LC – Would you suggest a collaboration with us? What do you think about our services?
SW – Working in the arts is hard at any age and working with artists can be even harder, especially when dealing with the immeasurable and infinite ego of artists who somehow think that they’re important on every nano level when in the case of reality, if you can call it that, they’re not. Damian Hirst once described it as ‘artists are pigs to deal with and in my experience, he was right so the fact that your organisation has lasted this long and provide the service it does I think is a credit to those who have made it happen. The Arts in a professional space is a business like any other industry and there are certain standards to uphold when doing so.

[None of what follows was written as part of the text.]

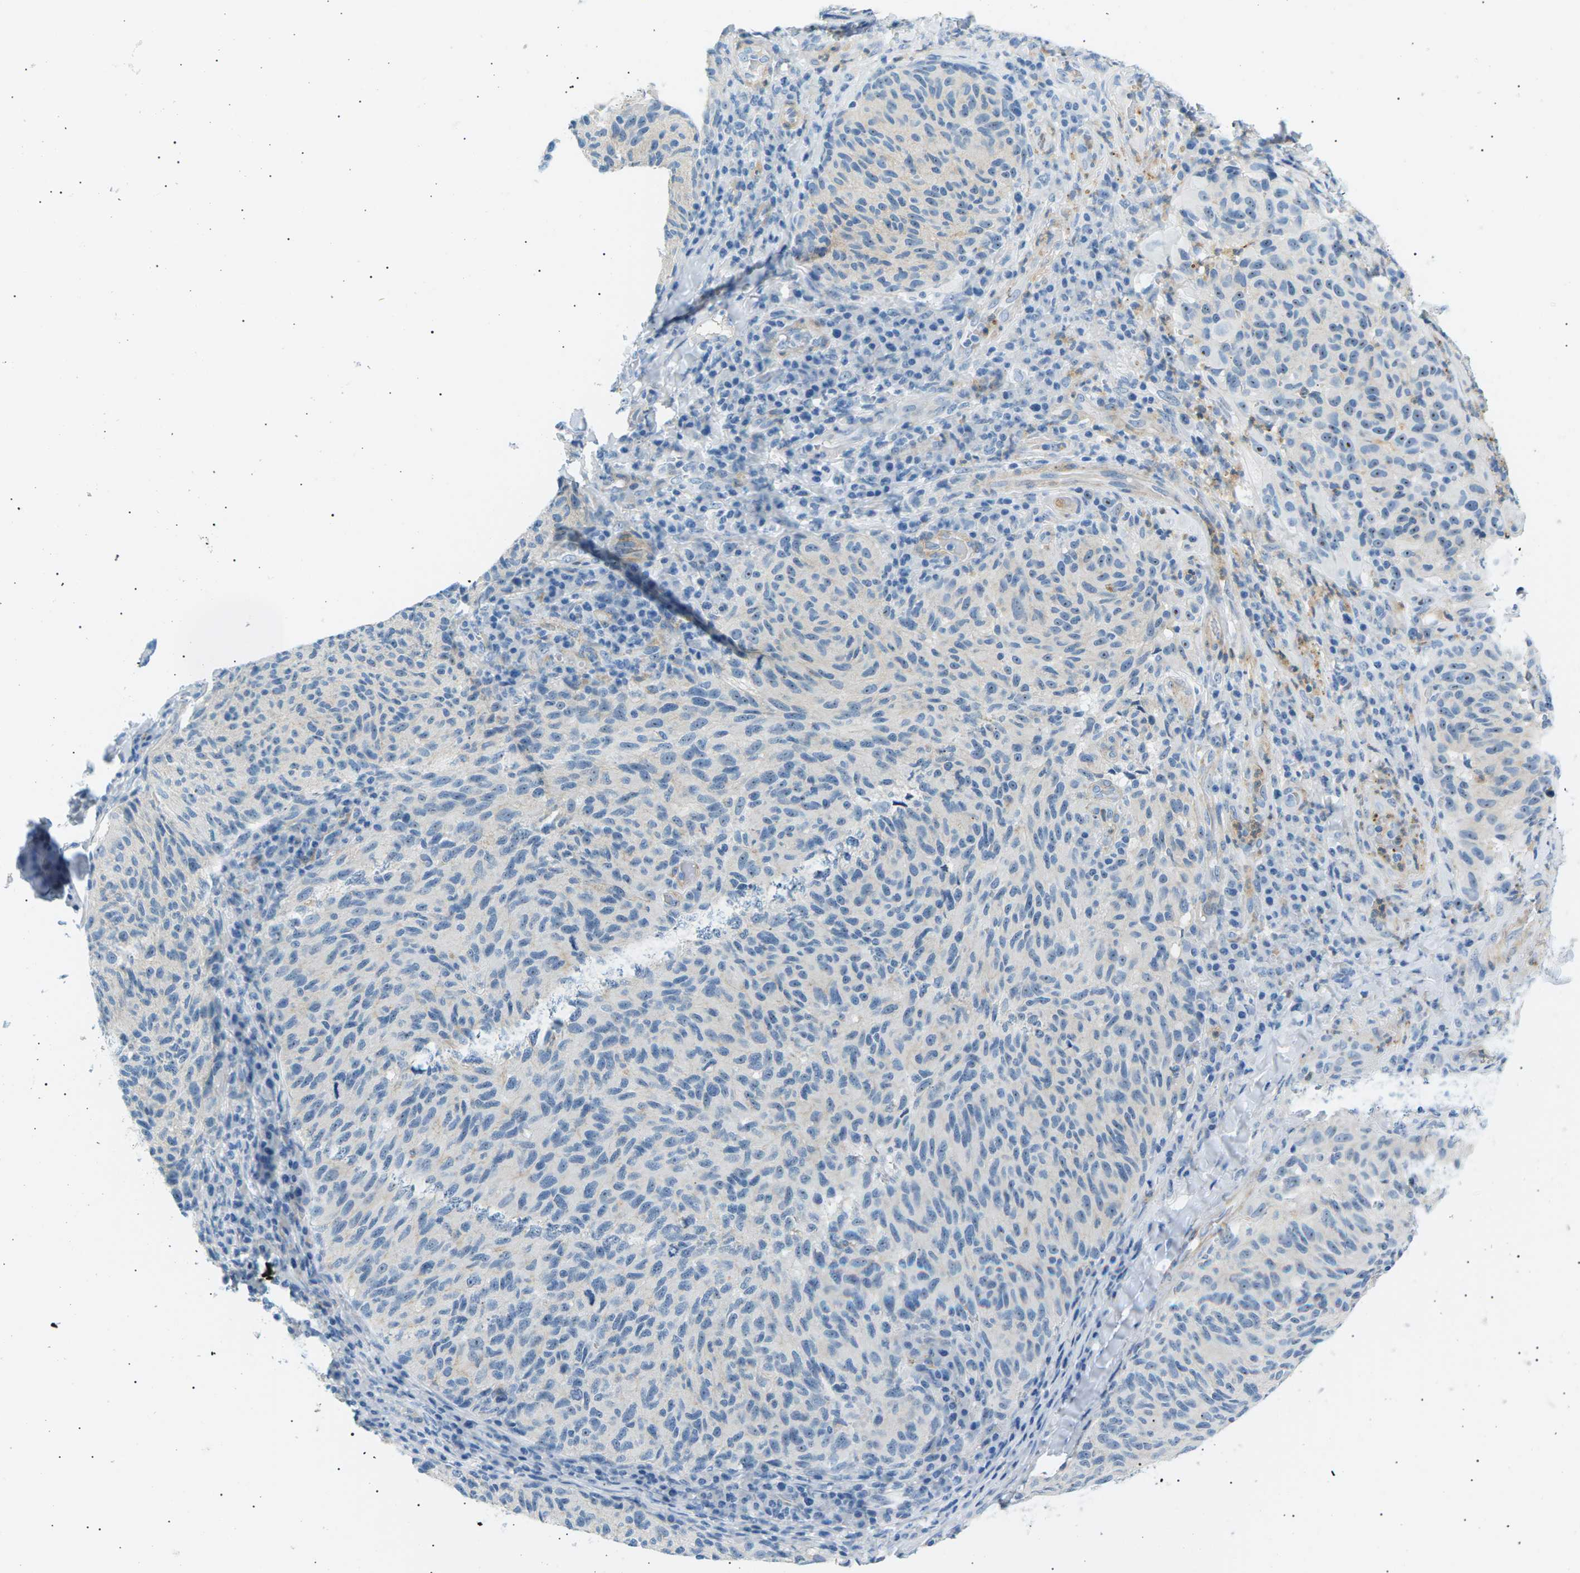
{"staining": {"intensity": "negative", "quantity": "none", "location": "none"}, "tissue": "melanoma", "cell_type": "Tumor cells", "image_type": "cancer", "snomed": [{"axis": "morphology", "description": "Malignant melanoma, NOS"}, {"axis": "topography", "description": "Skin"}], "caption": "Immunohistochemistry micrograph of neoplastic tissue: human malignant melanoma stained with DAB demonstrates no significant protein staining in tumor cells.", "gene": "SEPTIN5", "patient": {"sex": "female", "age": 73}}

I’ve never been disappointed or critical of any of the experiences I’ve incurred over the past five years.
LC – Do you think ITSLIQUID GROUP can represent an opportunity for artists?
SW – In the COVID-era of making art, any opportunity is a good opportunity in my world view – I’m always surprised that organisations have managed to continue through the pandemic. For the few who have remained operational, such as ITSLIQUID, I think that in itself is a remarkable achievement and artists would be silly not to consider the platform for exhibition when opportunities for shows have greatly diminished.